À l’hôpital, Benoit Cardinal confie également aux policiers vivre une période sombre. Il leur explique avoir fait une dépression deux ans auparavant et avoir eu des idées suicidaires à la suite de sa récente perte d’emploi, le 10 janvier. Selon les notes des policiers, à un certain moment, Benoit Cardinal aurait demandé qu’on le tire. Benoit Cardinal soutient avoir pris la décision de quitter ses fonctions parce qu’il a « assez donné ». Le jour des événements, il mentionne qu’il devait passer des entrevues d’embauche. Jamais il ne fait mention aux policiers que son départ est lié à des allégations d’inconduites à l’égard des adolescentes de l’unité où il travaillait. Le jour même, Benoit Cardinal passe de témoin à suspect. Il est d’abord accusé de meurtre non prémédité, mais après avoir obtenu de nouveaux éléments de preuve, la Couronne dépose finalement une accusation de meurtre prémédité.

Le jury ignore également que Benoit Cardinal a tenté d’être remis en liberté en attendant son procès. Il était même prêt à porter un bracelet électronique pour être géolocalisé en tout temps.

Une de ses cousines était prête à l’héberger chez elle et à assumer les coûts de l’installation et les frais liés au dispositif le temps que Benoit Cardinal fasse une demande d’aide sociale.

« Je me suis renseigné, je suis admissible à l’aide sociale pour un montant minimum de 690 $ par mois. »

La femme était aussi prête à cautionner 50 000 $ pour sa remise en liberté. « Elle risque tout ce qu’elle possède pour me laisser une chance. Je suis heureux de la confiance qu’elle m’accorde », a fait valoir l’accusé devant le tribunal.

Benoit Cardinal a dit s’être senti « brisé », « démoralisé » et avoir eu des idées noires lors de son arrivée en détention. « Considérant ce qui est arrivé […] je venais de tout perdre, mes enfants, ma femme, mes amis, toute, pour moi ma situation était complètement terminée », a-t-il souligné.

L’homme soutient être très stressé derrière les barreaux puisque la cohabitation avec les autres détenus de son unité n’est pas toujours facile. « Il y a de l’agressivité, de la violence, il y a toujours quelque chose qui se passe.
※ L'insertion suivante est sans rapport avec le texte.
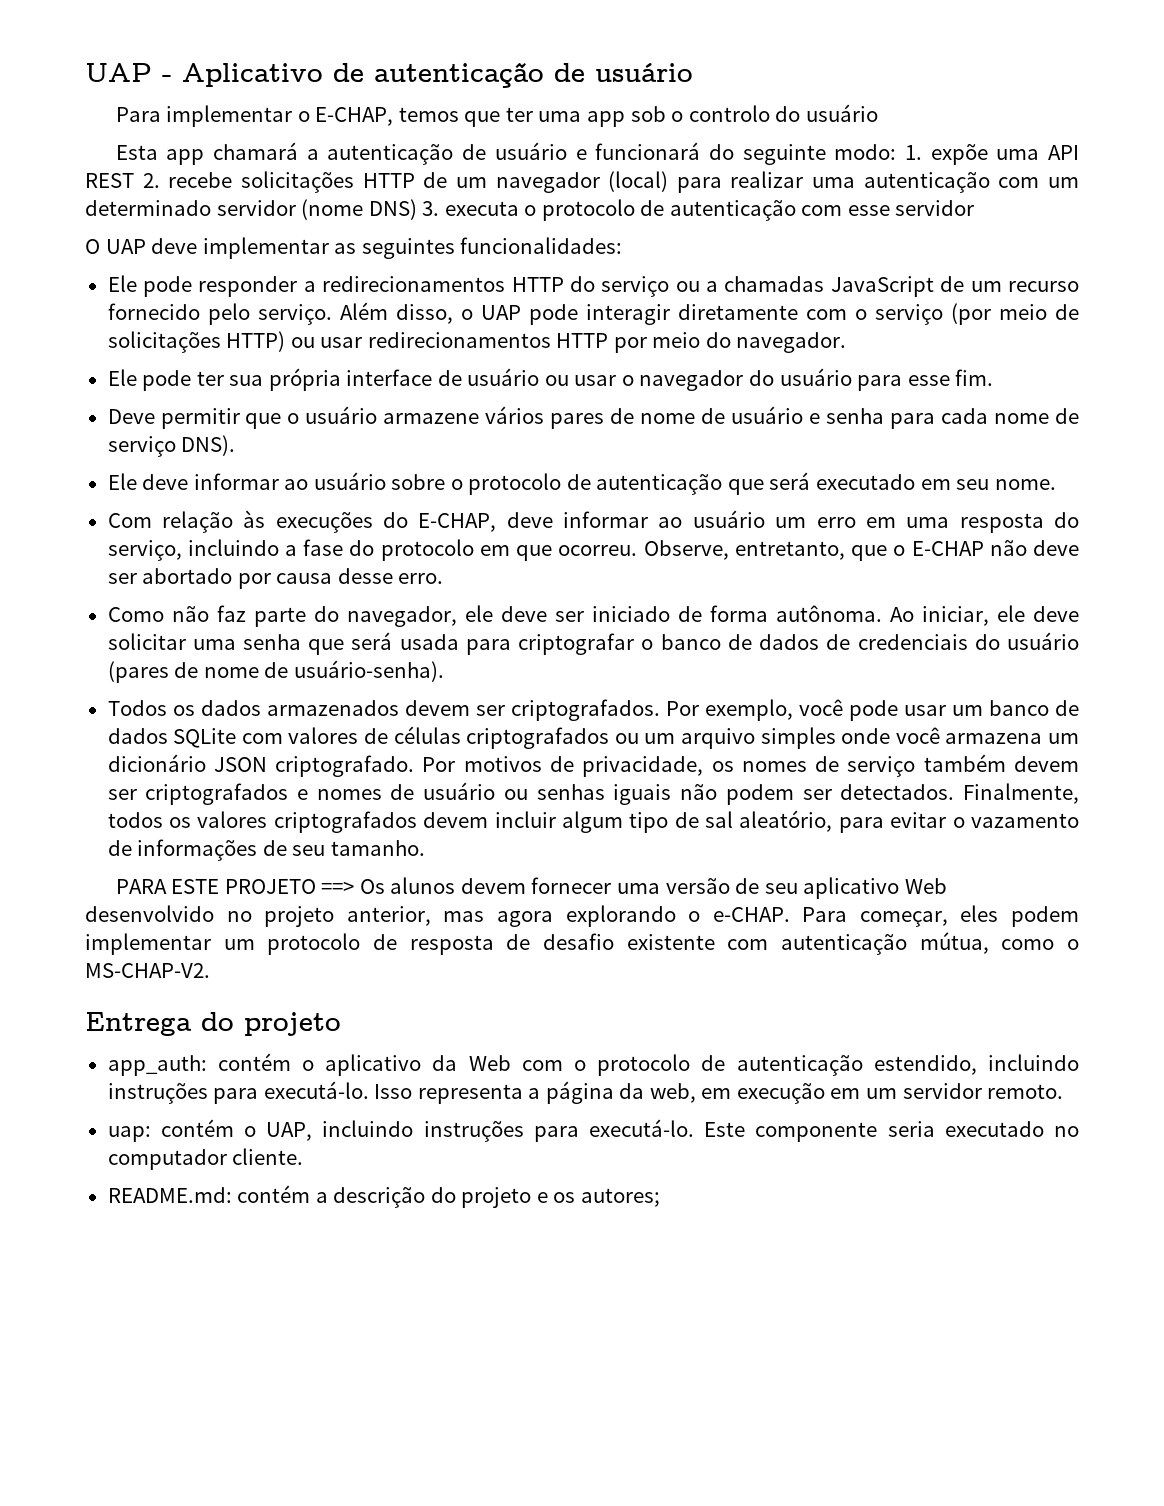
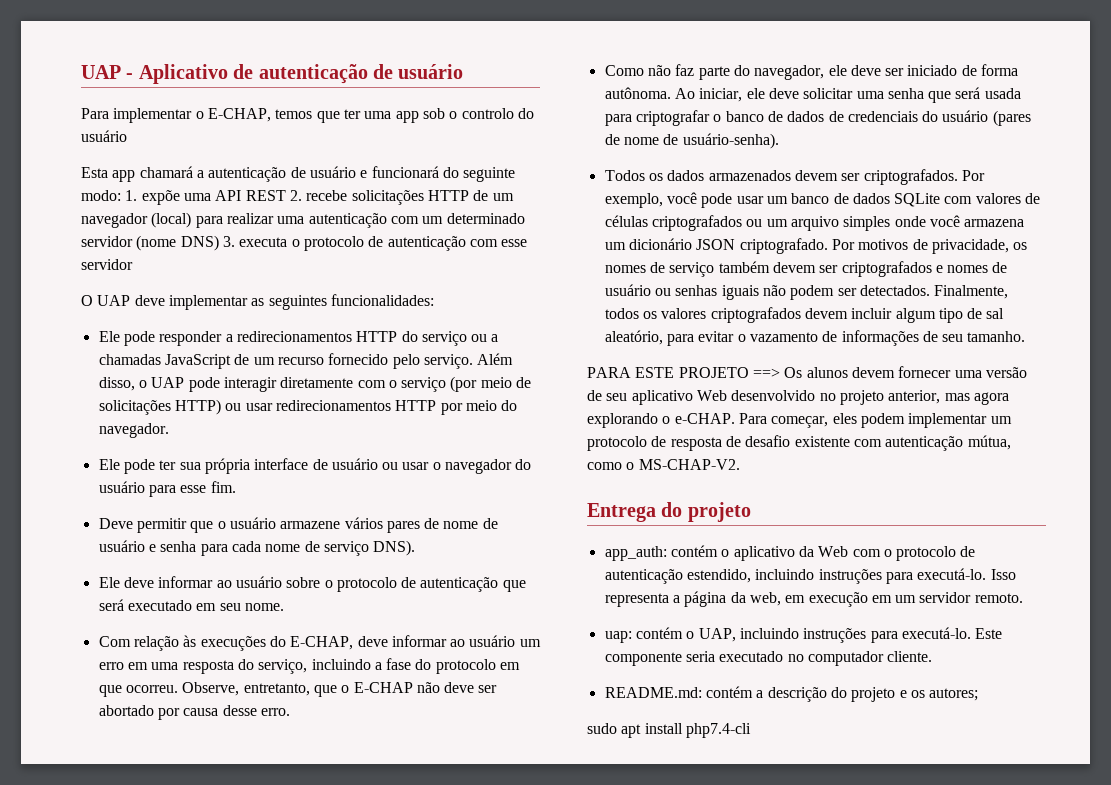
(660, 1197) none -> [587,723,751,738] // sudo apt install php7.4-cli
Il y a beaucoup de tension, de stress, ce qui n’aide pas au niveau émotionnel », indique-t-il.

Les avocats de l’accusé ont plaidé que cette tension était par ailleurs exacerbée par la pandémie de COVID-19 ainsi que l’importance pour Benoît Cardinal d’avoir un suivi médical puisqu’un kyste au cerveau a été découvert lors de son hospitalisation à la suite des événements. Or, la Couronne a relevé que l’accusé avait refusé de subir une chirurgie lorsque les médecins le lui ont proposé.

Puisqu’il fait face à l’accusation la plus grave du Code criminel, Benoit Cardinal avait le fardeau de démontrer que sa détention n’est pas nécessaire.

« Le crime reproché est grave. La preuve dont dispose la poursuivante est sérieuse. [Benoit Cardinal] risque une longue période d’incarcération s’il est déclaré coupable », a souligné la juge St-Gelais.

La magistrate n’a pas été rassurée par le témoignage de l’accusé, qui a raconté avoir reçu des informations concernant la situation psychologique d’un témoin. Elle a d’ailleurs conclu qu’il y a une « probabilité de condamnation sérieuse » et par conséquent a jugé que son incarcération était nécessaire pendant les procédures.